Из умывальника привели Толю. Он виновато улыбался разбитыми толстыми губами. Глаза его были полны слез. Он прилег на кровать, накрылся с головой простыней, одеялом и не шевелился: плакал, видно.
Мальчишки и девчонки толпились возле его кровати, готовые помочь ему, выполнить любое его приказание. Но он ни о чем не просил, ничего не требовал.

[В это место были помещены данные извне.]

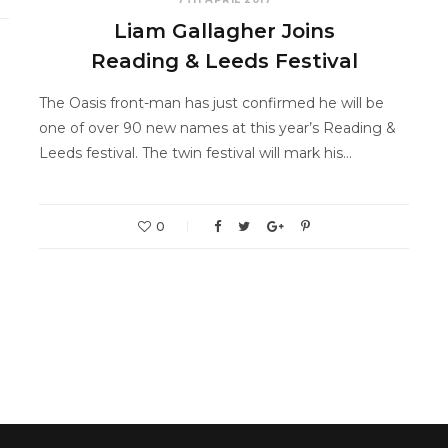
Liam Gallagher Joins
Reading & Leeds Festival
The Oasis front-man has just confirmed he will be
one of over 90 new names at this year’s Reading &
Leeds festival. The twin festival will mark his…
0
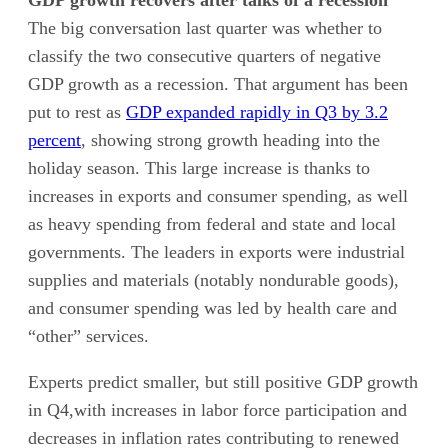
GDP growth recovers after talks of a recession
The big conversation last quarter was whether to
classify the two consecutive quarters of negative
GDP growth as a recession. That argument has been
put to rest as
GDP expanded rapidly in Q3 by 3.2
percent
, showing strong growth heading into the
holiday season. This large increase is thanks to
increases in exports and consumer spending, as well
as heavy spending from federal and state and local
governments. The leaders in exports were industrial
supplies and materials (notably nondurable goods),
and consumer spending was led by health care and
“other” services.
Experts predict smaller, but still positive GDP growth
in Q4,with increases in labor force participation and
decreases in inflation rates contributing to renewed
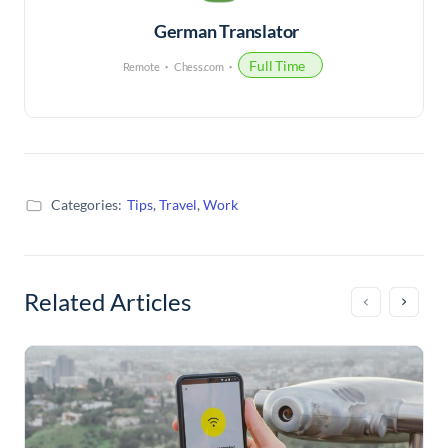
German Translator
Full Time
Remote
Chess.com
Categories:
Tips
,
Travel
,
Work
Related Articles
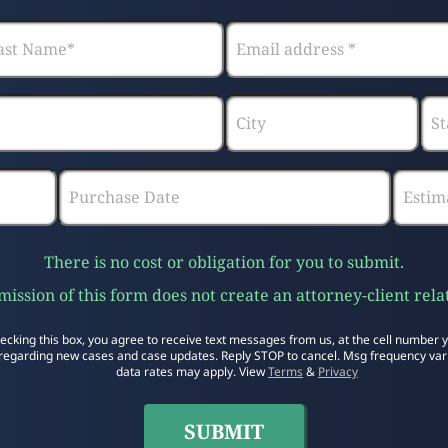
There is no cost or obligation for you to submit.
ission of this form does not create an attorney-client rela
ecking this box, you agree to receive text messages from us, at the cell number 
regarding new cases and case updates. Reply STOP to cancel. Msg frequency var
data rates may apply. View
Terms
&
Privacy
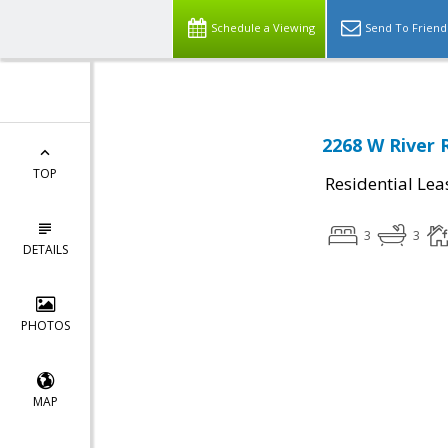
Schedule a Viewing
Send To Friend
2268 W River 
TOP
Residential Lea
3
3
DETAILS
PHOTOS
MAP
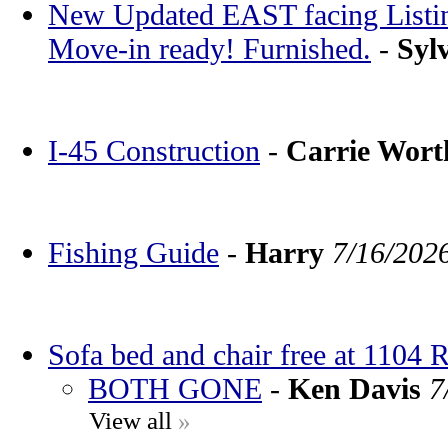
New Updated EAST facing Listin
Move-in ready! Furnished.
-
Syl
I-45 Construction
-
Carrie Wor
Fishing Guide
-
Harry
7/16/202
Sofa bed and chair free at 1104 
BOTH GONE
-
Ken Davis
7
View all
»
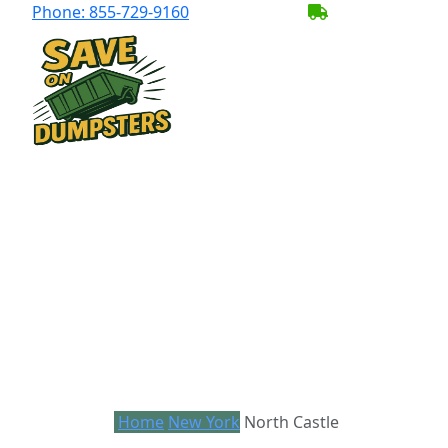
Phone:
855-729-9160
BECOME A SER
Home
New York
North Castle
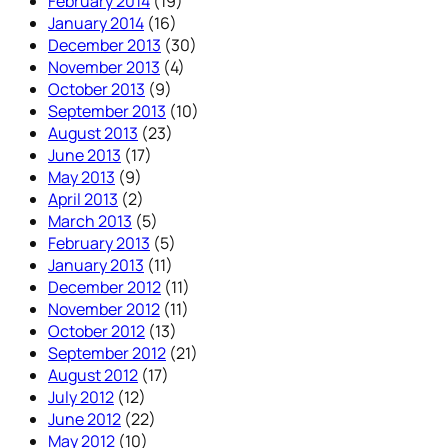
February 2014
(19)
January 2014
(16)
December 2013
(30)
November 2013
(4)
October 2013
(9)
September 2013
(10)
August 2013
(23)
June 2013
(17)
May 2013
(9)
April 2013
(2)
March 2013
(5)
February 2013
(5)
January 2013
(11)
December 2012
(11)
November 2012
(11)
October 2012
(13)
September 2012
(21)
August 2012
(17)
July 2012
(12)
June 2012
(22)
May 2012
(10)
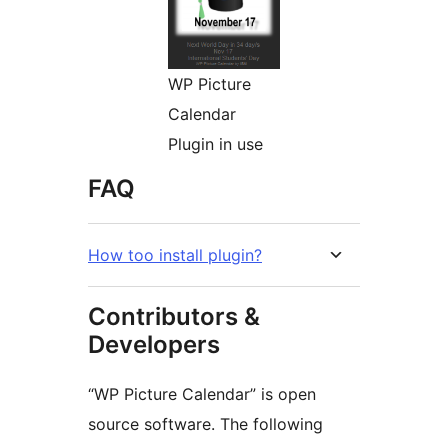
WP Picture
Calendar
Plugin in use
FAQ
How too install plugin?
Contributors &
Developers
“WP Picture Calendar” is open
source software. The following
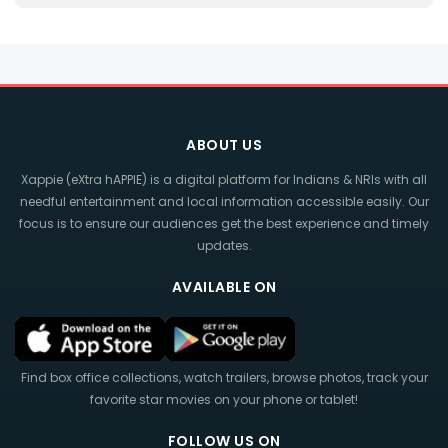
ABOUT US
Xappie (eXtra hAPPIE) is a digital platform for Indians & NRIs with all
needful entertainment and local information accessible easily. Our
focus is to ensure our audiences get the best experience and timely
updates.
AVAILABLE ON
Find box office collections, watch trailers, browse photos, track your
favorite star movies on your phone or tablet!
FOLLOW US ON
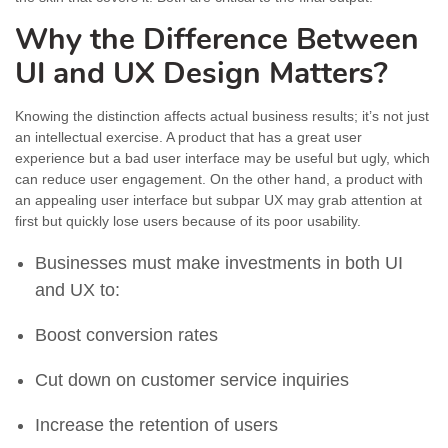
Why the Difference Between
UI and UX Design Matters?
Knowing the distinction affects actual business results; it’s not just
an intellectual exercise. A product that has a great user
experience but a bad user interface may be useful but ugly, which
can reduce user engagement. On the other hand, a product with
an appealing user interface but subpar UX may grab attention at
first but quickly lose users because of its poor usability.
Businesses must make investments in both UI
and UX to:
Boost conversion rates
Cut down on customer service inquiries
Increase the retention of users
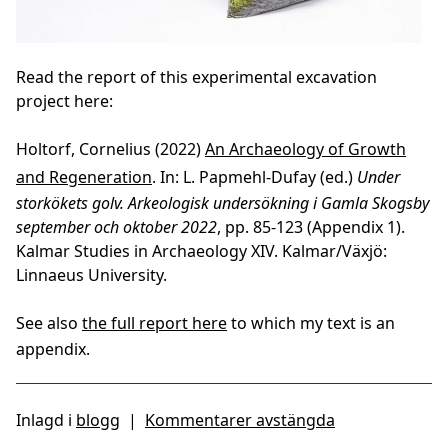
Read the report of this experimental excavation
project here:
Holtorf, Cornelius (2022)
An Archaeology of Growth
and Regeneration
. In: L. Papmehl-Dufay (ed.)
Under
storkökets golv. Arkeologisk undersökning i Gamla Skogsby
september och oktober 2022
, pp. 85-123 (Appendix 1).
Kalmar Studies in Archaeology XIV. Kalmar/Växjö:
Linnaeus University.
See also
the full report here
to which my text is an
appendix.
Inlagd i
blogg
|
Kommentarer avstängda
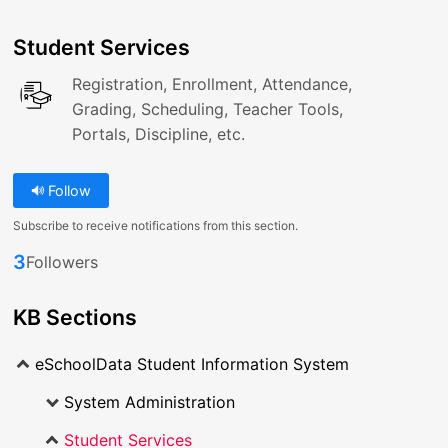
Student Services
Registration, Enrollment, Attendance,
Grading, Scheduling, Teacher Tools,
Portals, Discipline, etc.
Follow
Subscribe to receive notifications from this section.
3
Followers
KB Sections
eSchoolData Student Information System
System Administration
Student Services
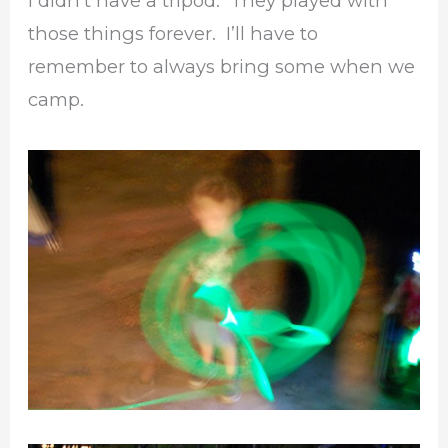
I didn’t have a tripod. They played with
those things forever. I’ll have to
remember to always bring some when we
camp.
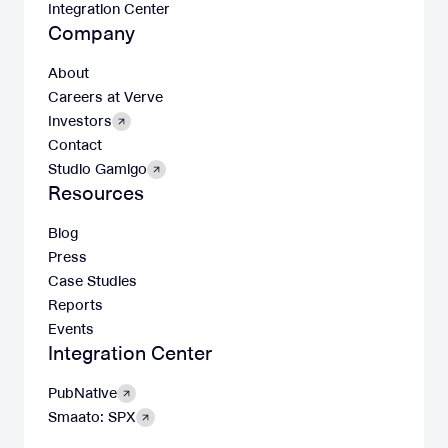
Integration Center
Company
About
Careers at Verve
Investors
Contact
Studio Gamigo
Resources
Blog
Press
Case Studies
Reports
Events
Integration Center
PubNative
Smaato: SPX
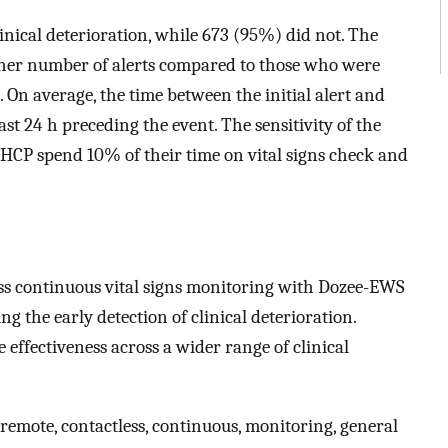
inical deterioration, while 673 (95%) did not. The
gher number of alerts compared to those who were
. On average, the time between the initial alert and
ast 24 h preceding the event. The sensitivity of the
P spend 10% of their time on vital signs check and
less continuous vital signs monitoring with Dozee-EWS
 the early detection of clinical deterioration.
e effectiveness across a wider range of clinical
emote, contactless, continuous, monitoring, general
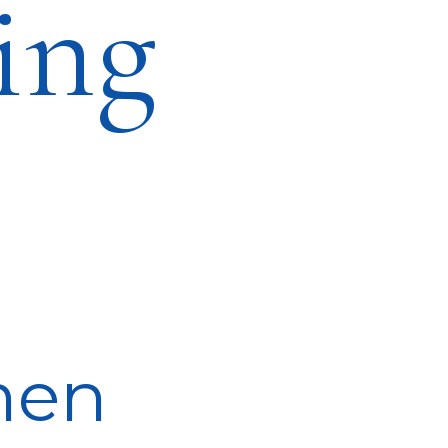
ing
men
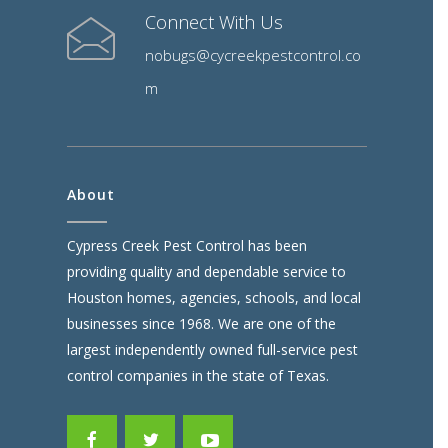
Connect With Us
nobugs@cycreekpestcontrol.co
m
About
Cypress Creek Pest Control has been
providing quality and dependable service to
Houston homes, agencies, schools, and local
businesses since 1968. We are one of the
largest independently owned full-service pest
control companies in the state of Texas.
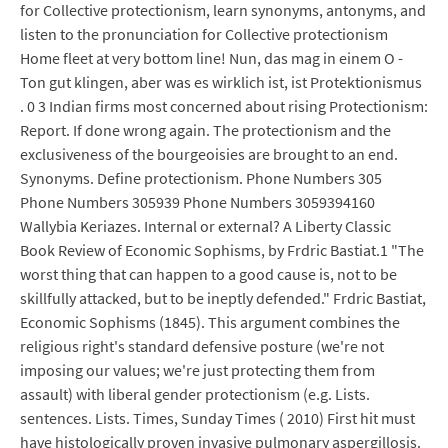
for Collective protectionism, learn synonyms, antonyms, and
listen to the pronunciation for Collective protectionism
Home fleet at very bottom line! Nun, das mag in einem O -
Ton gut klingen, aber was es wirklich ist, ist Protektionismus
. 0 3 Indian firms most concerned about rising Protectionism:
Report. If done wrong again. The protectionism and the
exclusiveness of the bourgeoisies are brought to an end.
Synonyms. Define protectionism. Phone Numbers 305
Phone Numbers 305939 Phone Numbers 3059394160
Wallybia Keriazes. Internal or external? A Liberty Classic
Book Review of Economic Sophisms, by Frdric Bastiat.1 "The
worst thing that can happen to a good cause is, not to be
skillfully attacked, but to be ineptly defended." Frdric Bastiat,
Economic Sophisms (1845). This argument combines the
religious right's standard defensive posture (we're not
imposing our values; we're just protecting them from
assault) with liberal gender protectionism (e.g. Lists.
sentences. Lists. Times, Sunday Times ( 2010) First hit must
have histologically proven invasive pulmonary aspergillosis.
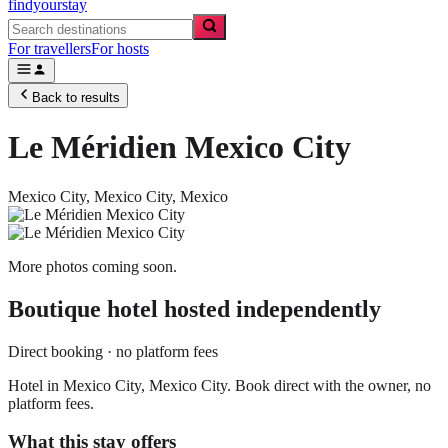
findyourstay
For travellers
For hosts
Back to results
Le Méridien Mexico City
Mexico City,
Mexico City
,
Mexico
More photos coming soon.
Boutique hotel
hosted independently
Direct booking · no platform fees
Hotel in Mexico City, Mexico City. Book direct with the owner, no
platform fees.
What this stay offers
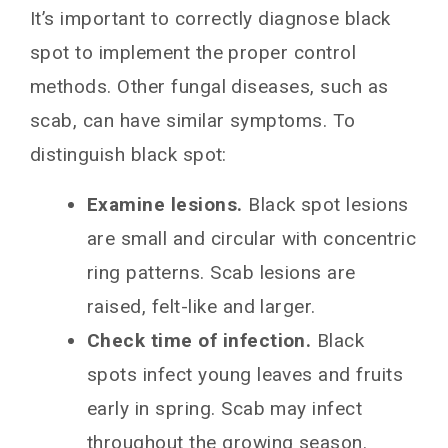
It’s important to correctly diagnose black
spot to implement the proper control
methods. Other fungal diseases, such as
scab, can have similar symptoms. To
distinguish black spot:
Examine lesions.
Black spot lesions
are small and circular with concentric
ring patterns. Scab lesions are
raised, felt-like and larger.
Check time of infection.
Black
spots infect young leaves and fruits
early in spring. Scab may infect
throughout the growing season.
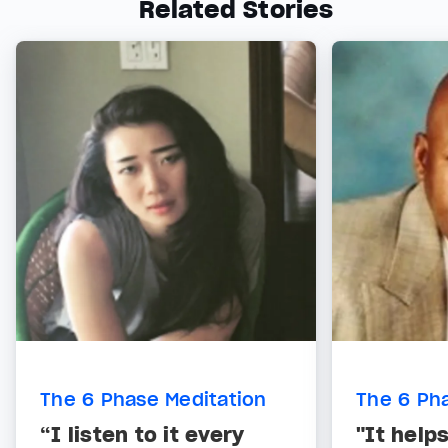
Related Stories
The 6 Phase Meditation
The 6 Ph
“I listen to it every
"It help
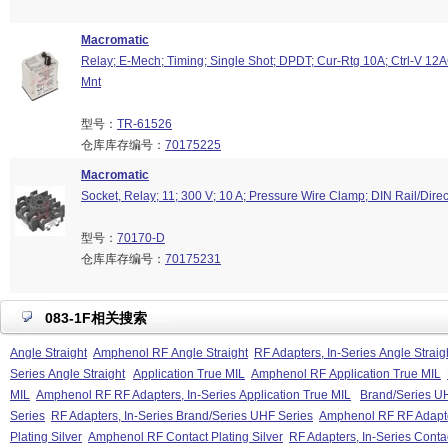
Macromatic
Relay; E-Mech; Timing; Single Shot; DPDT; Cur-Rtg 10A; Ctrl-V 12
Mnt
型号：
TR-61526
仓库库存编号：
70175225
Macromatic
Socket, Relay; 11; 300 V; 10 A; Pressure Wire Clamp; DIN Rail/Dire
型号：
70170-D
仓库库存编号：
70175231
083-1F相关搜索
Angle Straight
Amphenol RF Angle Straight
RF Adapters, In-Series Angle Straig
Series Angle Straight
Application True MIL
Amphenol RF Application True MIL
MIL
Amphenol RF RF Adapters, In-Series Application True MIL
Brand/Series U
Series
RF Adapters, In-Series Brand/Series UHF Series
Amphenol RF RF Adapter
Plating Silver
Amphenol RF Contact Plating Silver
RF Adapters, In-Series Contac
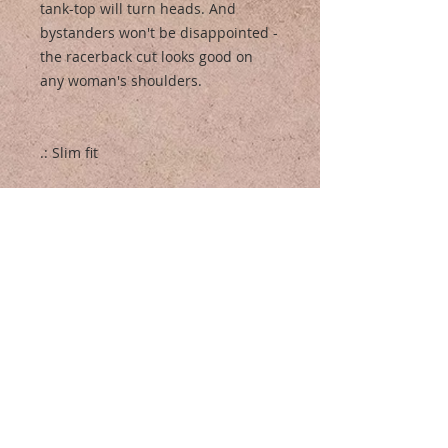
tank-top will turn heads. And
bystanders won't be disappointed -
the racerback cut looks good on
any woman's shoulders.
.: Slim fit
.: 60% Soft cotton; 40% Polyester
(fibre content may vary for different
colors)
.: Extra light fabric (3.9 oz/yd² (132
g/m²))
.: Tear away label
.: Runs smaller than usual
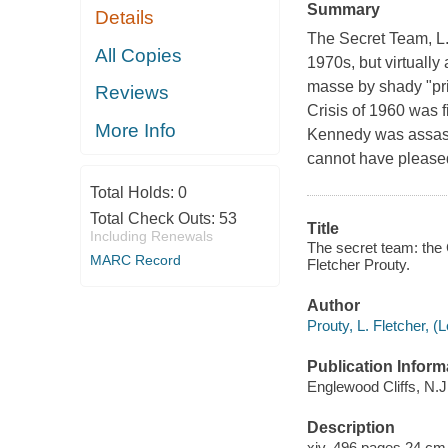
Summary
Details
The Secret Team
, 
All Copies
1970s, but virtually
masse by shady "pri
Reviews
Crisis of 1960 was 
More Info
Kennedy was assassi
cannot have please
Total Holds:
0
Total Check Outs:
53
Title
Including Renewals
The secret team: the C
MARC Record
Fletcher Prouty.
Author
Prouty, L. Fletcher, (
Publication Inform
Englewood Cliffs, N.J.
Description
xiv, 496 pages 24 cm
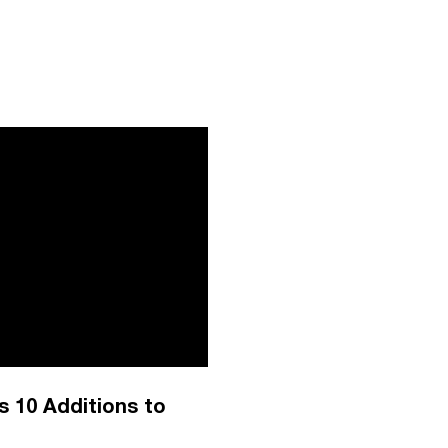
 10 Additions to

Появились Глобус с Мишкой и удалили весь народ, оставив Толю в комнате одного.
На бильярде вяло гоняли шарики парни из старших классов — это сторожа, охраняющие четвертую комнату. По углам шушукались девчонки. Что-то будет дальше? По коридору шлялись возбужденные умытые ребята с пятнами йода на лицах, некоторые в бинтах. То тут, то там мелькали и распоряжались озабоченные Мишка и Глобус. Малышок, не переставая улыбаться, подметал в четвертой комнате. Женька Шорников, выполняя распоряжения Глобуса и Мишки, заколачивал найденной фанерой высаженное окно и старался как можно тише стучать молотком.
Толя выплакался, но так и лежал под простынею. Слышал, как принесли ему ужин и поставили на тумбочку, словно больному. Слышал, как, готовясь ко сну, на цыпочках ходили по комнате парнишки и, натыкаясь друг на друга или на кровати и тумбочки, пугливо замирали.
Рано все угомонились.
Попробовал дремать и Толя. Но голова гудела, боль была во всем лице, и очень горячо было глазам, и стучало в уши.
Ночью, сквозь горячий густой туман Толя услышал осторожные шаги. Кто-то наклонился над ним. Толя попытался открыть глаза.
Ресницы с трудом расклеились.
Возле него, оттененная светом, падающим из окна, стояла высокая девочка с косой, перекинувшейся на белую рубашку. Девочка схватила рукою разрез рубашки на груди. Она стояла и неотрывно глядела на него. И он уже начал думать, что видит ее во сне и что к нему явилась добрая и прекрасная Василиса, вся в белом, только почему-то ногами все время перебирает. «А-а, пол холодный, а она босая», — догадался Толя.
Девочка наклонилась, и он ощутил ее дыхание на щеке. Сердце, замершее было, колотнулось раз-другой и опять остановилось. Нет, не Василиса это пришла, а своя, детдомовская девчонка, но все равно хорошо, что она пришла, хорошо и немножко боязно.
— Толик, ты живой? — спросила девочка и коснулась теплыми губами его щеки, ровно бы для того, чтоб удостовериться, живой ли он.
Толю опалило жаром от этих губ, и он отозвался быстрым шепотом:
— Живой. Ты чего не спишь?
— Я об тебе беспокоюсь, — призналась девочка и, всхлипнув, отвернулась. — Ты мне как брат, может, еще лучше… Еще лучше…
Толя протянул к ней руку, потрогал за косу и удивился: какая коса толстая, мягкая. Как у Василисы Прекрасной. Он попытался удержать в себе ощущение сказочного сна, но уже трудно было это сделать.